To Mike Sacco, and all of Tina Tina’s critics, I have just one simple question to ask you: have you completed the “Doctor’s Orders” optional mission? The quest is given by Tannis after completing the “Bright Lights, Flying City” main quest, and takes place in the Wildlife Exploitation Preserve, a location you will visit when you are level 19-24 on your first playthrough. This quest is very important to the development of Tiny Tina, and was what sold her character to me: it single-handedly explains why she’s crazy, and why she tinkers with explosives and kills bandits. For better context and understanding, be sure to also complete Tannis’s “Minecart Mischief” sidequest that I mentioned earlier.
You may still not like Tiny Tina, but all I ask is that you at least try to understand her character: a little girl raised on Pandora, who witnessed first-hand the madness and violence that thrives on the planet, and was forced to shed her innocence and survive the only way she knew how — by also becoming insane. Take a look around her workshop, and analyse the tiny details: she still plays with stuffed animals; she has figured out how to supply dynamite with power siphoned from computer motherboards; she calls Flesh-Stick the “evil bastard who murdered my parents” on a name card. The fact that she is only 13-years-old and is killing bandits on her own, and is forced to adopt her crazy persona and African American slang, makes her character startling, terrifying, and tragic all at the same time.

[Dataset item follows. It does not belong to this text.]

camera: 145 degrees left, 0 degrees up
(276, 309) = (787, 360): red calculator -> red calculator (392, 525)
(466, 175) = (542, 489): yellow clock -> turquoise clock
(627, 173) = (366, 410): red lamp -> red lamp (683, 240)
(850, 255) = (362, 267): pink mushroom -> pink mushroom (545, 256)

There lies one of the biggest problems with Borderlands 2: the game actually has strong, well-written characters and narrative, but it requires effort from the player to discover them. It’s very easy for first-timers to miss those sidequests, or simply skip the Caustic Caverns altogether (they are called “optional missions” after all). The game also has a very poor appraisal system for sidequests: apart from the XP rewards and recommended level requirement, there is no other way to tell whether the quest is worth completing or not. The mission reward icons are vague, and don’t tell you exactly what kind of item you will get until you have turned in the quest. For the gamer who is overwhelmed by the huge number of quests, or who is starved for time and simply wants to finish the main game, again, I can understand why they might miss these important bits of the story.

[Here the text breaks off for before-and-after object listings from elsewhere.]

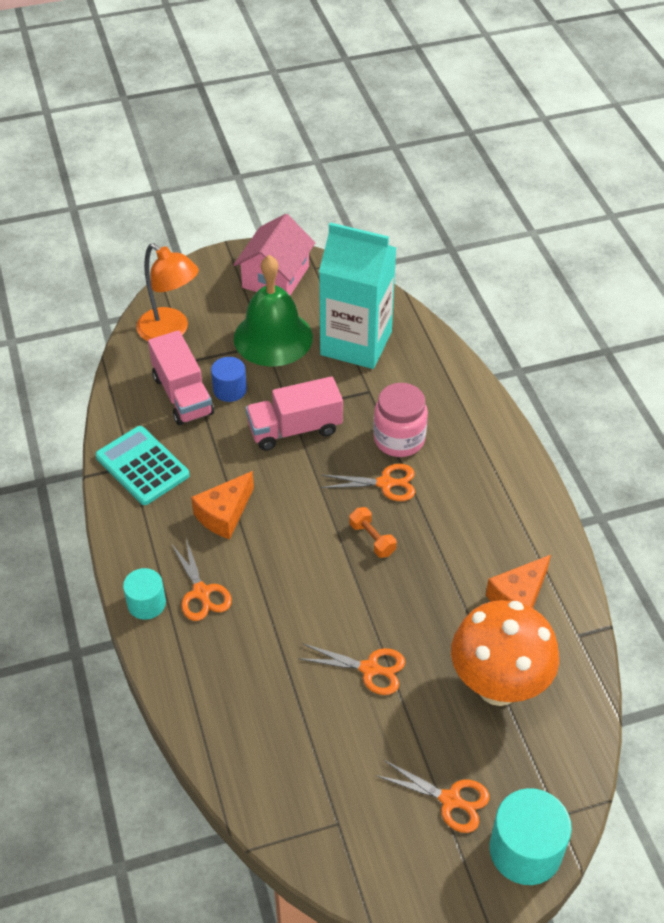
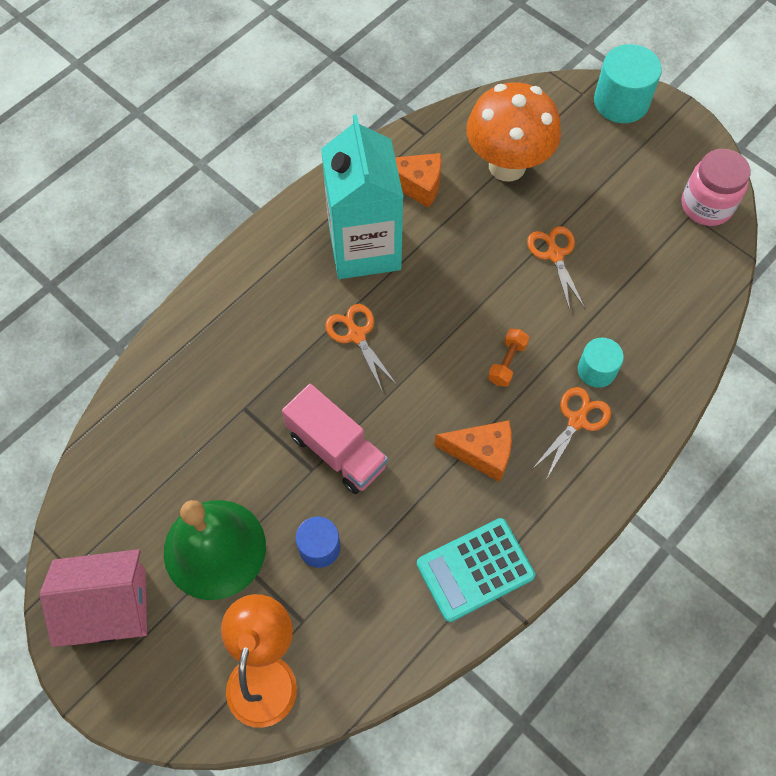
camera: 120 degrees left, 15 degrees up
(142, 466) = (475, 569): turquoise calculator -> turquoise calculator turned 45 degrees clockwise
(146, 603) = (620, 459): turquoise cylinder -> turquoise cylinder (596, 370)
(183, 395) = (356, 592): pink truck -> none
(356, 343) = (178, 456): turquoise carton -> turquoise carton (364, 248)
(372, 539) = (427, 315): orange dumbbell -> orange dumbbell (507, 363)
(399, 439) = (294, 350): pink jar -> pink jar (706, 206)
(451, 800) = (620, 156): orange scissors -> none

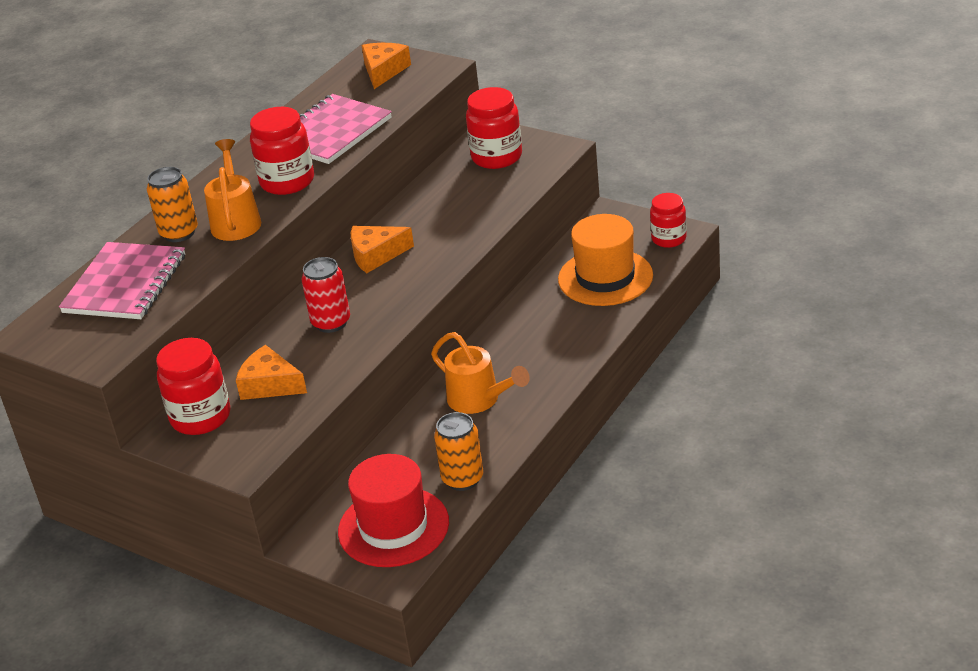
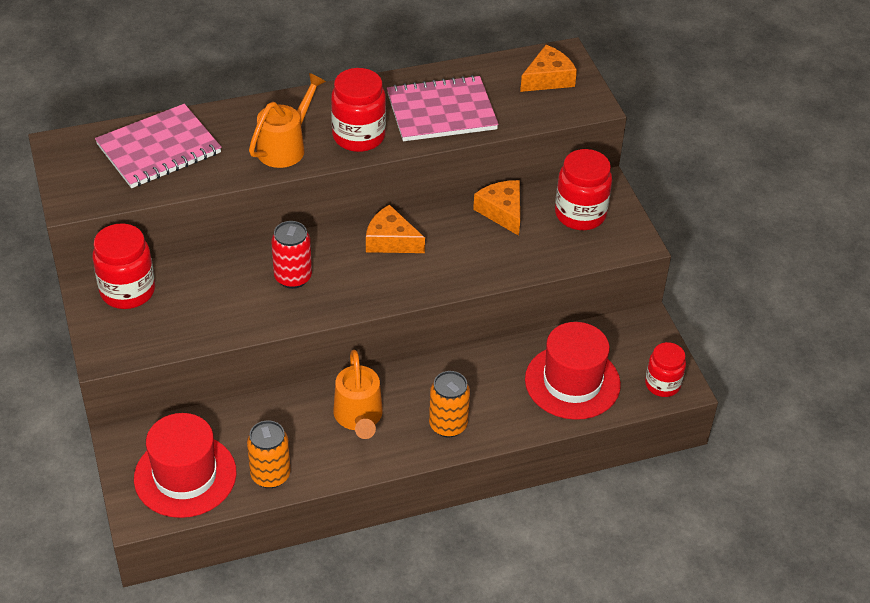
camera: 35 degrees right, 10 degrees up
(179, 233) = (240, 129): orange can -> orange can (448, 425)
(269, 385) = (196, 299): orange cheese -> orange cheese (502, 211)
(605, 277) = (572, 382): orange hat -> red hat

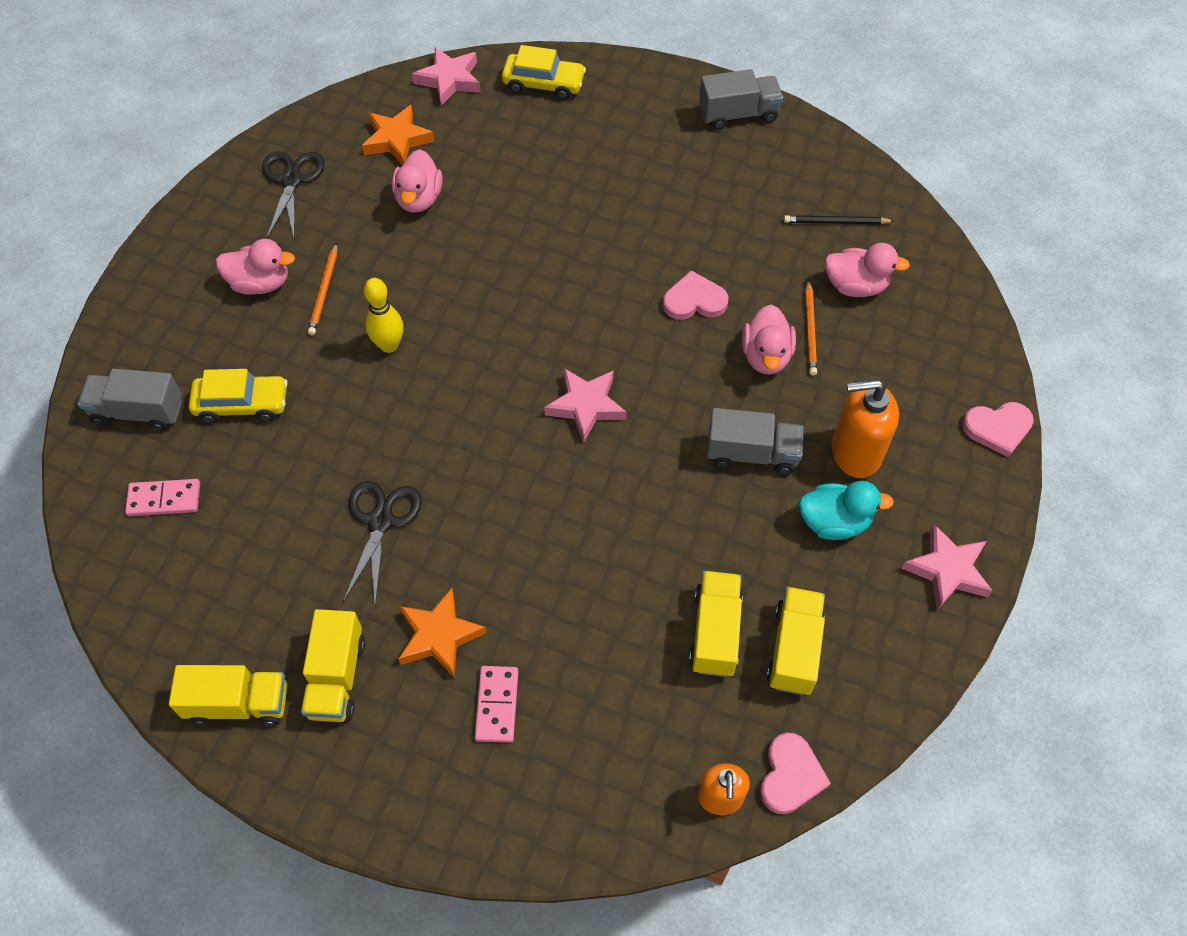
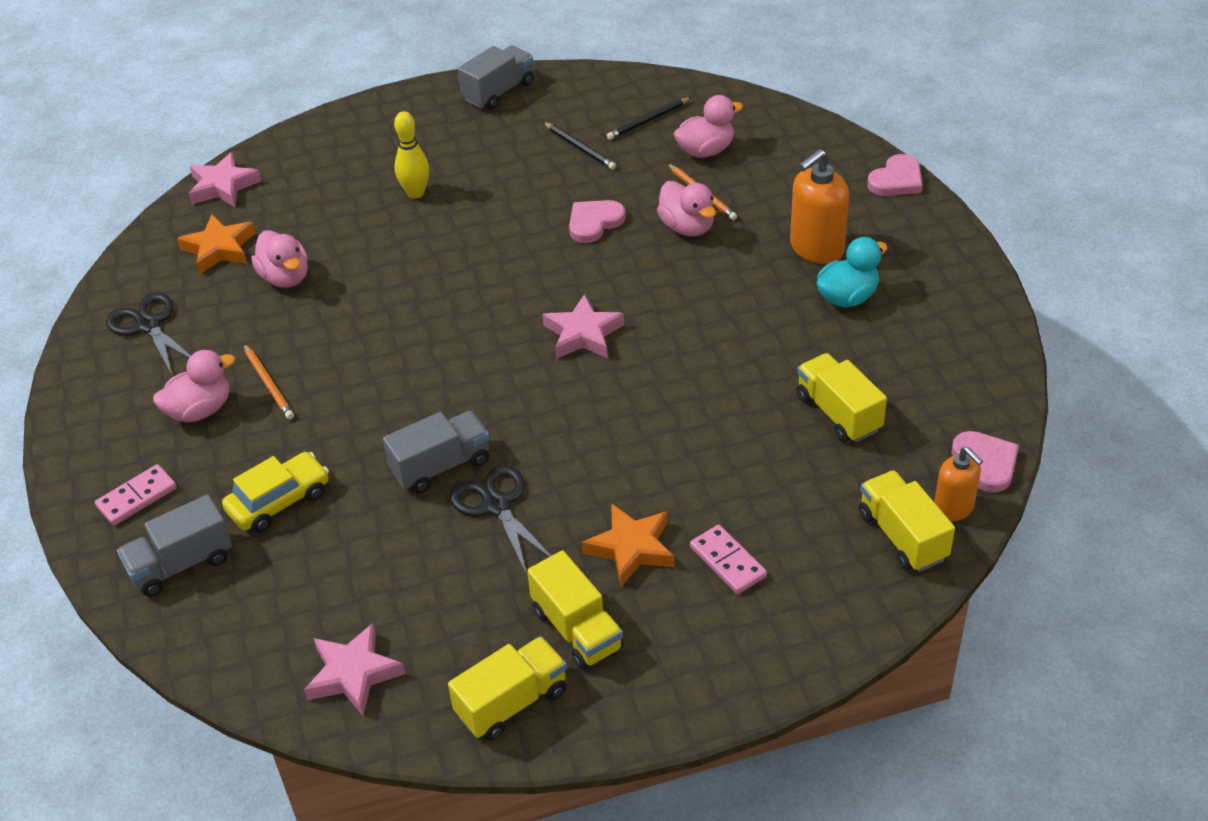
camera: 35 degrees left, 15 degrees down
(164, 499) = (279, 609): pink domino -> pink domino (137, 497)
(389, 345) = (370, 387): yellow bowling pin -> yellow bowling pin (416, 193)
(543, 84) = (312, 149): yellow car -> none
(752, 215) = (580, 148): none -> black pencil
(752, 453) = (743, 291): grey truck -> grey truck (441, 466)
(794, 649) = (904, 388): yellow truck -> yellow truck (902, 536)
(947, 570) = (954, 279): pink star -> pink star (353, 674)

Dear Anthony Burch, please do not rewrite Tiny Tina. You will be doing a disservice to the fans who have already played the game, and an even bigger disservice to your sister, Ashly Burch, who worked so hard to bring the character to life with her amazing voice acting. I cannot imagine the nightmare going through a voice actor’s mind when presented with lines like “Lady’s got a gut fulla dynamite and a booty like POW” or “… off the chizzo, for rizzo”.
Dear Mike Sacco, I’m very sorry that you feel that Tiny Tina is racist. Please chill out, okay? It’s just a videogame. Peace.
And dear Tiny Tina, I’m very sorry that you lost your parents at such a young age, and I’m sorry that you’re broken. But we can still be like big brother and little sister to each other, right? Let’s eat crumpets and burn some babies together.